Collected data
┌────────

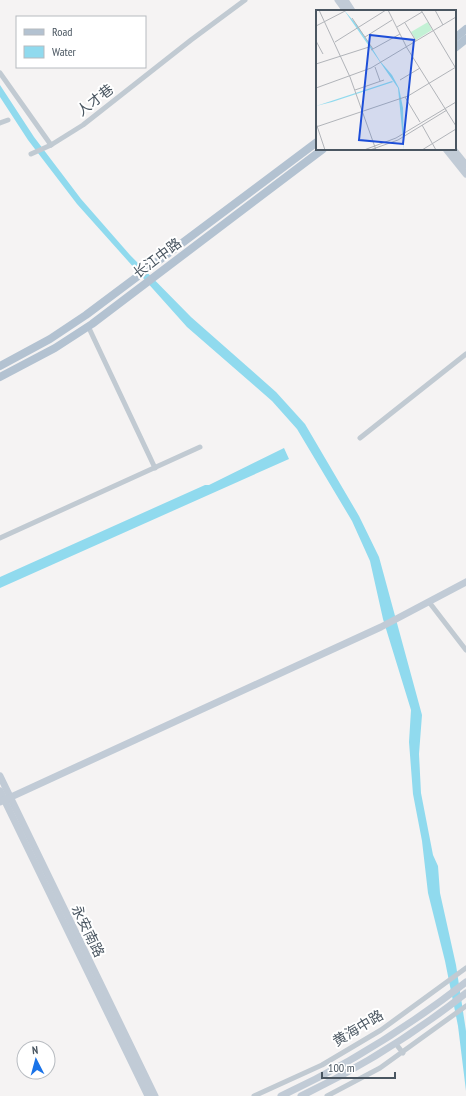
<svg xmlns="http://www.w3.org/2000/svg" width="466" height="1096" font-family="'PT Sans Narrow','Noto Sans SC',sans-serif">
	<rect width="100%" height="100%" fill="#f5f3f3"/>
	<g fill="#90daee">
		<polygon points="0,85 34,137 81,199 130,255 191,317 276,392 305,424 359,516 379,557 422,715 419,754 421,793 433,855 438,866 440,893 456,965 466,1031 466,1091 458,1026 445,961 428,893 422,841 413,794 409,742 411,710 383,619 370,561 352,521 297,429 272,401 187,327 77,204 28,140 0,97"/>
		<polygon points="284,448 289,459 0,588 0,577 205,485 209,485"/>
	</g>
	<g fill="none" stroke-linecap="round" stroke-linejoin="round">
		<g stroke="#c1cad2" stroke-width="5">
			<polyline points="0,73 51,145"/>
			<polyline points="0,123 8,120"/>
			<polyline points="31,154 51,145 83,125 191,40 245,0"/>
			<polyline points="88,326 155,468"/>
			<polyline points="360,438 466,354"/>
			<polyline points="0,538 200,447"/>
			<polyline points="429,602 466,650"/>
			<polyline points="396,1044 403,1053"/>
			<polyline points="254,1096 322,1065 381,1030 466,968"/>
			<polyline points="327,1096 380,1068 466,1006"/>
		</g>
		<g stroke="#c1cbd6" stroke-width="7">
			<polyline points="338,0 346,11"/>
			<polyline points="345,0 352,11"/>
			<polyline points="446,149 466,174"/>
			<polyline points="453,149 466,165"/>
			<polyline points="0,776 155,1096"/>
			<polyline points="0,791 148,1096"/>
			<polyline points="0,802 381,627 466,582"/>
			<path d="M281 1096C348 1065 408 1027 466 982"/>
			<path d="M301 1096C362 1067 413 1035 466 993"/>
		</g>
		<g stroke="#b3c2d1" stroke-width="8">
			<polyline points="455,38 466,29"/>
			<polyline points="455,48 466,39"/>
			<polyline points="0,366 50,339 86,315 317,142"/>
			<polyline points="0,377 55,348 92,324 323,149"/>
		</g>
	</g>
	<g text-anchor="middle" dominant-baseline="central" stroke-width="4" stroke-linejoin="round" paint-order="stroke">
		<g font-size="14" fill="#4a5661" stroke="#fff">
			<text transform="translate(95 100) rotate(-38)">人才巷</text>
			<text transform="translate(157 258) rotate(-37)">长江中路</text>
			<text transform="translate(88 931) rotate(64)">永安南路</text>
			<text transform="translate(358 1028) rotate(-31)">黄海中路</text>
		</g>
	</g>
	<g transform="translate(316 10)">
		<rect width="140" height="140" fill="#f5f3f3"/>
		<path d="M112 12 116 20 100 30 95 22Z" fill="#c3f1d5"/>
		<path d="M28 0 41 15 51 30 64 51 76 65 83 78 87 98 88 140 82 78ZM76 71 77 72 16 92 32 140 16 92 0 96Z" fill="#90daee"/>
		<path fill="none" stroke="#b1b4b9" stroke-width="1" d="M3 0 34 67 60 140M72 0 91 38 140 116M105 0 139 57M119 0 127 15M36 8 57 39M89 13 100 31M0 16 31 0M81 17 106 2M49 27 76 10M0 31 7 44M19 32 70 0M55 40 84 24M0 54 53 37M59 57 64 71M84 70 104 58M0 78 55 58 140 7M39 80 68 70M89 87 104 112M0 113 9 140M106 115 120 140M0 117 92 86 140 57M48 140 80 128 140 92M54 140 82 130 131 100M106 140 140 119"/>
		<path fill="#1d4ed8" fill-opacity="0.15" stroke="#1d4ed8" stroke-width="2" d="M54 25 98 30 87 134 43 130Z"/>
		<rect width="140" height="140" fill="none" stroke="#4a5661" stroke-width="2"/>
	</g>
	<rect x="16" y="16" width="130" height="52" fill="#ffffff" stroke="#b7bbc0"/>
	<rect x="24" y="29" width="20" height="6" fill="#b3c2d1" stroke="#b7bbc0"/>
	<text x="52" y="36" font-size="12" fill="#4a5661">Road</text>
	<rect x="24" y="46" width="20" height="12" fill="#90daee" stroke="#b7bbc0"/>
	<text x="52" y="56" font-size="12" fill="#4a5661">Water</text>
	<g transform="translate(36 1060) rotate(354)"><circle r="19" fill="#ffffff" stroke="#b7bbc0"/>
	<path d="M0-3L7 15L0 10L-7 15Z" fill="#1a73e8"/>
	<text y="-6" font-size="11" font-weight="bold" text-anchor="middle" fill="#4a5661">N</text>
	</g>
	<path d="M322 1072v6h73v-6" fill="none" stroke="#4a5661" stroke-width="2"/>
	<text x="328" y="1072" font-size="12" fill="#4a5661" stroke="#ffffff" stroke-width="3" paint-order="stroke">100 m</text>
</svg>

└────────

### WORK REQUEST
Look through the entries above. Extract each line with the word "middle".

### SOLVED PROBLEM
	<g text-anchor="middle" dominant-baseline="central" stroke-width="4" stroke-linejoin="round" paint-order="stroke">
	<text y="-6" font-size="11" font-weight="bold" text-anchor="middle" fill="#4a5661">N</text>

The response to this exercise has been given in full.